Dr. Sunny Geiser-Novotny, the USDA Area Veterinarian in Charge noted, “The laboratory did an excellent job in diagnosing the anthrax case, providing a confirmed diagnosis the same day as receiving a recently dead bovine carcass and providing same-day results on all samples submitted afterwards for more than three weeks.”
No one factor contributed to the increase in some diseases this summer, CSU veterinarians said. Some, like the epizootic hemorrhagic disease, are carried by midges; others, like anthrax, appeared after certain weather conditions: a dry summer followed by a period of intense rain and high temperatures.
To some extent, the work done at the laboratory is seasonal.
“Rabies is seen more in the spring and summer when animals are out and about,” Powers said. “Chronic wasting disease of deer and elk we see in the fall because people are hunting. It’s voluntary for the hunters – they want to check if the animals are infected.”

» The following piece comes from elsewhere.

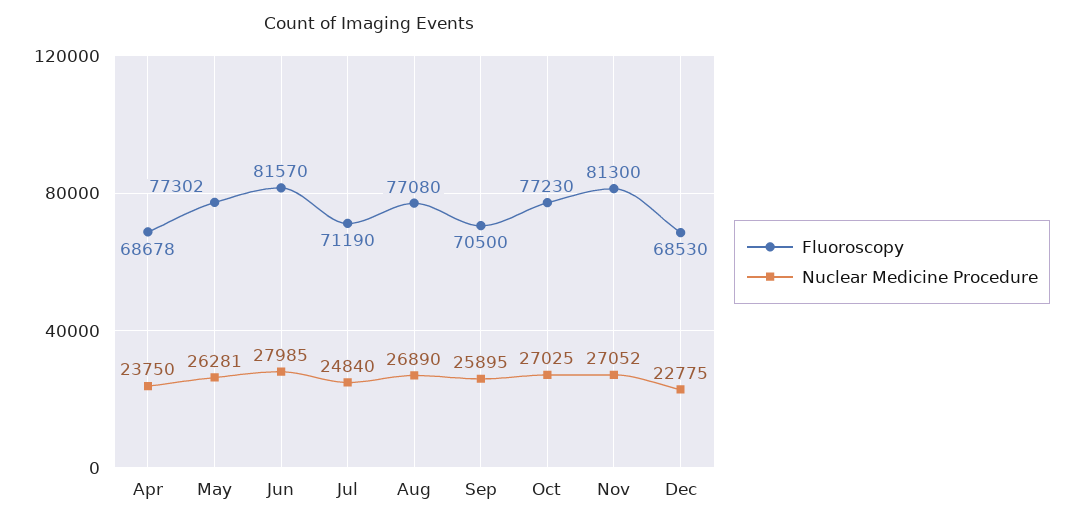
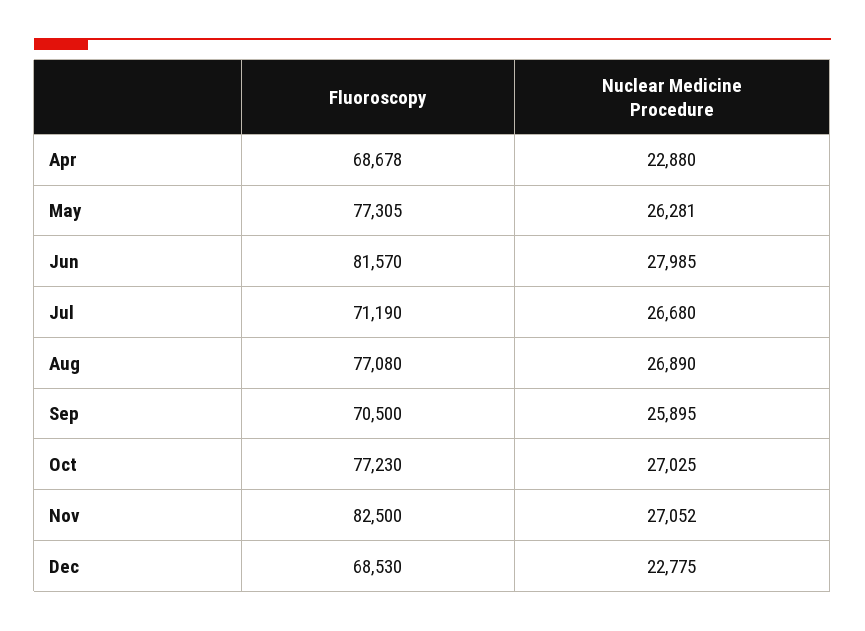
Nuclear Medicine Procedure, Apr: 23750 -> 22880
Fluoroscopy, May: 77302 -> 77305
Nuclear Medicine Procedure, Jul: 24840 -> 26680
Fluoroscopy, Nov: 81300 -> 82500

Most cases come to the diagnostic laboratory through referring veterinarians across Colorado or ranchers and farmers who are familiar with the lab
A summary of what CSU veterinarians diagnosed between June 1 and Sept. 25:
• Anthrax (cattle) – 31 tested, 7 positive
• Rabies (bats, skunks, bison and raccoons) – 253 tested, 29 positive
• Epizootic Hemorrhagic Disease (cattle and yak) – 59 tested, 16 positive
• Avian flu (birds) – 694 tested, 0 positive
• Plague (wildlife and pets) – 10 tested, 2 positive
• Tularemia (wildlife) – 7 tested, 1 positive
• Piroplasmosis (horses) – 150 tested, 0 positive
In August, Dr. Hana Van Campen, a veterinary diagnostician at CSU, diagnosed the first case of epizootic hemorrhagic disease ever officially found in yaks. The disease is carried by midges. In Colorado, it’s typically found in deer.
“This category of viruses is in the same group as bluetongue virus but it has a cousin called epizootic hemorrhagic disease,” Van Campen said. “It’s actually likely here every year and likely it’s in many different animals. Certain species seem to be more sensitive – the animals get a high temperature, they may or may not show hemorrhage and they frequently die. It’s been a bad year across the country for this disease, especially in deer.”
The diagnostic laboratory also houses the testing services for avian flu in poultry and wild birds for the entire state – services provided by Dr. Kristy Pabilonia, who has been particularly busy with the growing interest in backyard poultry operations.
As part of its service to the university’s Veterinary Teaching Hospital, as well as veterinarians around the nation and as far away as Canada and Japan, the veterinary pathologists in the diagnostic laboratory evaluate more than 100 biopsy samples a day from dogs and cats with a wide variety of diseases but often with cancer. This allows the veterinary clinicians to appropriately treat their patients with the most up to date treatments to prolong quality life. Sometimes treating these pets with cancer can give insight into new treatment modalities in humans.